The direct microscopic visualization of prepared blood film reported among the subjects (60) studied showed that 30 subjects (50%) were normocytic-normochromic, while the others (50%) revealed different abnormal blood pictures which are very important in the diagnosis of different blood disorders (Table 1). However, the imprecision in measurement of haemoglobin(Hb) and packed cell volume (PCV) by the manual method may result in variations in the Red blood cell (RBC) indices. This is best seen with mean cell haemoglobin concentration (MCHC) which may result in misclassification of values for diagnosis of the anaemias. This indicated that, although slow and at times cumbersome (Rock et al; 1984), the manual method still has some advantages over the automated methods.

The result of the present study is in contrast with an earlier report by Pierre[2] and Novis et. al;[3] who reported that automated haematology instruments are more accurate in the detection of specimens with distributional or morphologic abnormalities than by the traditional eye count method. However, the 100 cell count adopted in this present study could have contributed to some statistical variations observed between the automated and manual methods.

In addition, the mean (S.E) values of hemoglobin, packed cell volume, platelet and total white blood cell counts, revealed statistically significant differences (p < 0.0001) (Table 2) and correlated positively when both methods (automated and manual) were compared (Figures 1 and 2). This indicates that the automated hematology analyzer (Sysmex KX-21N) readings correlated well with the manual methods. This is in line with an earlier report by Atilola[9] and McCarthy et. al [10].
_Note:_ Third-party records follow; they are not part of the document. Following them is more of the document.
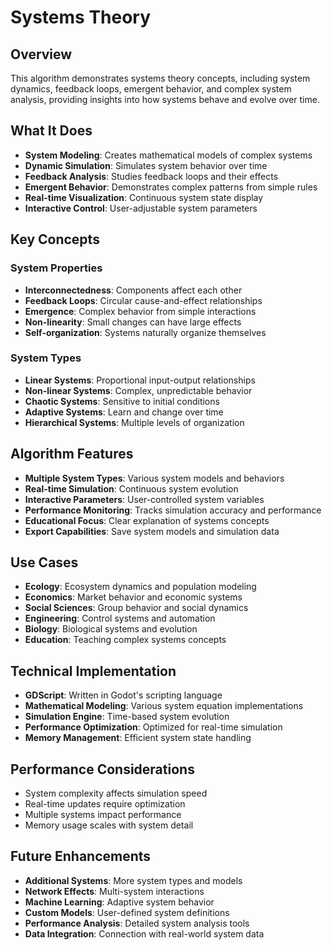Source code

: # Systems Theory

## Overview
This algorithm demonstrates systems theory concepts, including system dynamics, feedback loops, emergent behavior, and complex system analysis, providing insights into how systems behave and evolve over time.

## What It Does
- **System Modeling**: Creates mathematical models of complex systems
- **Dynamic Simulation**: Simulates system behavior over time
- **Feedback Analysis**: Studies feedback loops and their effects
- **Emergent Behavior**: Demonstrates complex patterns from simple rules
- **Real-time Visualization**: Continuous system state display
- **Interactive Control**: User-adjustable system parameters

## Key Concepts

### System Properties
- **Interconnectedness**: Components affect each other
- **Feedback Loops**: Circular cause-and-effect relationships
- **Emergence**: Complex behavior from simple interactions
- **Non-linearity**: Small changes can have large effects
- **Self-organization**: Systems naturally organize themselves

### System Types
- **Linear Systems**: Proportional input-output relationships
- **Non-linear Systems**: Complex, unpredictable behavior
- **Chaotic Systems**: Sensitive to initial conditions
- **Adaptive Systems**: Learn and change over time
- **Hierarchical Systems**: Multiple levels of organization

## Algorithm Features
- **Multiple System Types**: Various system models and behaviors
- **Real-time Simulation**: Continuous system evolution
- **Interactive Parameters**: User-controlled system variables
- **Performance Monitoring**: Tracks simulation accuracy and performance
- **Educational Focus**: Clear explanation of systems concepts
- **Export Capabilities**: Save system models and simulation data

## Use Cases
- **Ecology**: Ecosystem dynamics and population modeling
- **Economics**: Market behavior and economic systems
- **Social Sciences**: Group behavior and social dynamics
- **Engineering**: Control systems and automation
- **Biology**: Biological systems and evolution
- **Education**: Teaching complex systems concepts

## Technical Implementation
- **GDScript**: Written in Godot's scripting language
- **Mathematical Modeling**: Various system equation implementations
- **Simulation Engine**: Time-based system evolution
- **Performance Optimization**: Optimized for real-time simulation
- **Memory Management**: Efficient system state handling

## Performance Considerations
- System complexity affects simulation speed
- Real-time updates require optimization
- Multiple systems impact performance
- Memory usage scales with system detail

## Future Enhancements
- **Additional Systems**: More system types and models
- **Network Effects**: Multi-system interactions
- **Machine Learning**: Adaptive system behavior
- **Custom Models**: User-defined system definitions
- **Performance Analysis**: Detailed system analysis tools
- **Data Integration**: Connection with real-world system data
Table 2 Comparison of the mean ± S.E of hematological profile of automated method with the manual method.

Conclusion

The results of the present study confirm that the automated hematology analyzer readings are as reliable as the standard manual method even though the latter method gives additional diagnostic information through the blood pictures. Hence, manual microscopic blood examination should always be used to validate the automated methods as previously suggested by Lantis et. al[1]. Patients' care and laboratory operations should be optimized by using standard manual microscopic examination in conjunction with the automated methods, especially with respect to the differential leucocyte counts and blood cell morphology.